Lohnt sich ein Wechsel der Heiztechnik von Heizöl auf Gas?

Die alte Heizanlage hat endgültig ausgedient und soll durch eine neue, moderne ersetzt werden. Fraglich ist, ob sich ein kompletter Wechsel der Heiztechnik wirklich lohnt. Gegebenenfalls steht der Hauseigentümer vor der Entscheidung, ob er eine Ölheizung installieren lässt oder doch einer Gasheizung den Vorrang gibt. Der folgende Vergleich der beiden Heizsysteme soll helfen, die individuell richtige Entscheidung zu treffen.

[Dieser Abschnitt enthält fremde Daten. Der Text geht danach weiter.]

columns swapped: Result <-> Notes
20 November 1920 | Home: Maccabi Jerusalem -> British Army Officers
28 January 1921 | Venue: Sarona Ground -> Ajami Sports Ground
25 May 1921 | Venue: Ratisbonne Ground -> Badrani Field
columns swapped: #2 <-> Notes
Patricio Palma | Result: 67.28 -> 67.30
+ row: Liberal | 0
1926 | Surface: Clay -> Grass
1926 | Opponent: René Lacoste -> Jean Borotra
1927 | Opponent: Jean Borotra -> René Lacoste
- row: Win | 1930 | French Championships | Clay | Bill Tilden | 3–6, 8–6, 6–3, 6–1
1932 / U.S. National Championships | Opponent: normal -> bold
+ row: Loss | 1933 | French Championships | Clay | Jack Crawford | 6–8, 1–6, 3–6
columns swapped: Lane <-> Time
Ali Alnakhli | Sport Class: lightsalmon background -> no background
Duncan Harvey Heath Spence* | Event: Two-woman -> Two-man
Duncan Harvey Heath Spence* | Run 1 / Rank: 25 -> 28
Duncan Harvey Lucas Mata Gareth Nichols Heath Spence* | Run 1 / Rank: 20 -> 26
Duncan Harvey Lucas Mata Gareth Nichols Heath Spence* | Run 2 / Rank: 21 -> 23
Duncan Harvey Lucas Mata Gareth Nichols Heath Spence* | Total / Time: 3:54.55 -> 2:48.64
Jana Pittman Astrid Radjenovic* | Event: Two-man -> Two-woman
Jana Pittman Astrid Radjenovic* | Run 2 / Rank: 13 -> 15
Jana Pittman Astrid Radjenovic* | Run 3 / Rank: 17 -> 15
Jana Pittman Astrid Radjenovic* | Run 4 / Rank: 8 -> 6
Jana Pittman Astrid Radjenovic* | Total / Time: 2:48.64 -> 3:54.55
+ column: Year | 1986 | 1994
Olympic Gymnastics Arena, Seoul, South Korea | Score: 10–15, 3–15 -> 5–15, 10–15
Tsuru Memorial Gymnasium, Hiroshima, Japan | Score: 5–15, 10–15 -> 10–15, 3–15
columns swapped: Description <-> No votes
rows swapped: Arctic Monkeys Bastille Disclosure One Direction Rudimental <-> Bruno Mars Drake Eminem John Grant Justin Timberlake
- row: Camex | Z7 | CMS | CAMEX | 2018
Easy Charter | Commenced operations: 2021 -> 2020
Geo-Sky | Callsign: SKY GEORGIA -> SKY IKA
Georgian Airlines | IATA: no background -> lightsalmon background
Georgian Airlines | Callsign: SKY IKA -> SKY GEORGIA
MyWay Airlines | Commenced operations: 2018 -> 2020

Der Kostenfaktor als wichtiges Entscheidungskriterium

Viele Eigenheimbesitzer orientieren sich beim Kauf einer neuen Heizung vor allem an den Kosten der Anlage. Dabei spielen bestimmte Faktoren eine entscheidende Rolle:

1. Anschaffungskosten
2. Betriebs-und Instandhaltungskosten
3. Gas- beziehungsweise Ölkosten

Aktuell sind die Anschaffungskosten für eine Ölheizung einige Tausend Euro teurer als bei einer Gasheizanlage. Hier punktet eindeutig die Gasheizung gegenüber der Heizölvariante. Zudem ist der Aufwand für den Betrieb einer Ölheizung vergleichsweise hoch. So ist im Gegensatz zur Gasheizung auf jeden Fall ein großer Heizraum mit Ölspeicher erforderlich. Hinzu kommt, dass mindestens einmal im Jahr Heizöl nachgeliefert werden muss, während Gas ununterbrochen zur Verfügung steht. Dabei sind die Kosten für Heizöl den ständigen Schwankungen des internationalen Wirtschaftsmarktes ausgesetzt. Zurzeit ist der Preis für Gas günstiger als der seit Ende 2016 erheblich gestiegene Ölpreis. Allerdings kann sich das bei der momentan angespannten Wirtschaftslage jederzeit ändern.

Umweltfreundlichkeit und natürliche Ressourcen

Natürlich spielt bei einer energetischen Sanierung der Umweltschutz eine entscheidende Rolle. Messungen des Bundesumweltministeriums haben ergeben, dass Gas nicht nur einen höheren Brennwert als Heizöl hat, sondern zudem auch wesentlich weniger Co² ausstößt. Hinsichtlich der Verfügbarkeit gibt es im Prinzip keine großen Unterschiede. Beide Brennstoffe gehören zu den natürlichen Ressourcen. Das bedeutet, sie stehen nur eingeschränkt zur Verfügung. Allerdings sind die meisten Häuser nach wie vor mit einer Ölheizung ausgestattet. Daher ist der Verbrauch von Heizöl überdurchschnittlich höher als das bei Heizgas der Fall ist.

Fazit: Nicht immer lohnt sich der Wechsel der Heiztechnik

Auf den ersten Blick scheint eine Gasheizung gegenüber einer Ölheizung vorteilhafter zu sein. Dennoch bedeutet das nicht, dass die Gasheizung immer die bessere Heizvariante ist. So rechnet sich in der Regel ein kompletter Austausch der Heizanlage aufgrund der hohen Kosten nicht. Entscheidet man sich zum Beispiel aber beim Hausbau für die Installation einer Gasheizung, ist es sinnvoll, die verschiedenen Gasanbieter miteinander zu vergleichen. Manchmal genügt für eine Modernisierung der Heizanlage der Austausch des Kessels. Da macht es wenig Sinn auf Gastechnik umzusteigen. Allerdings könnte sich die Installation von einer Solartherme lohnen, die sich sowohl mit einer Gasheizung als auch mit einer Ölheizung problemlos kombinieren lässt.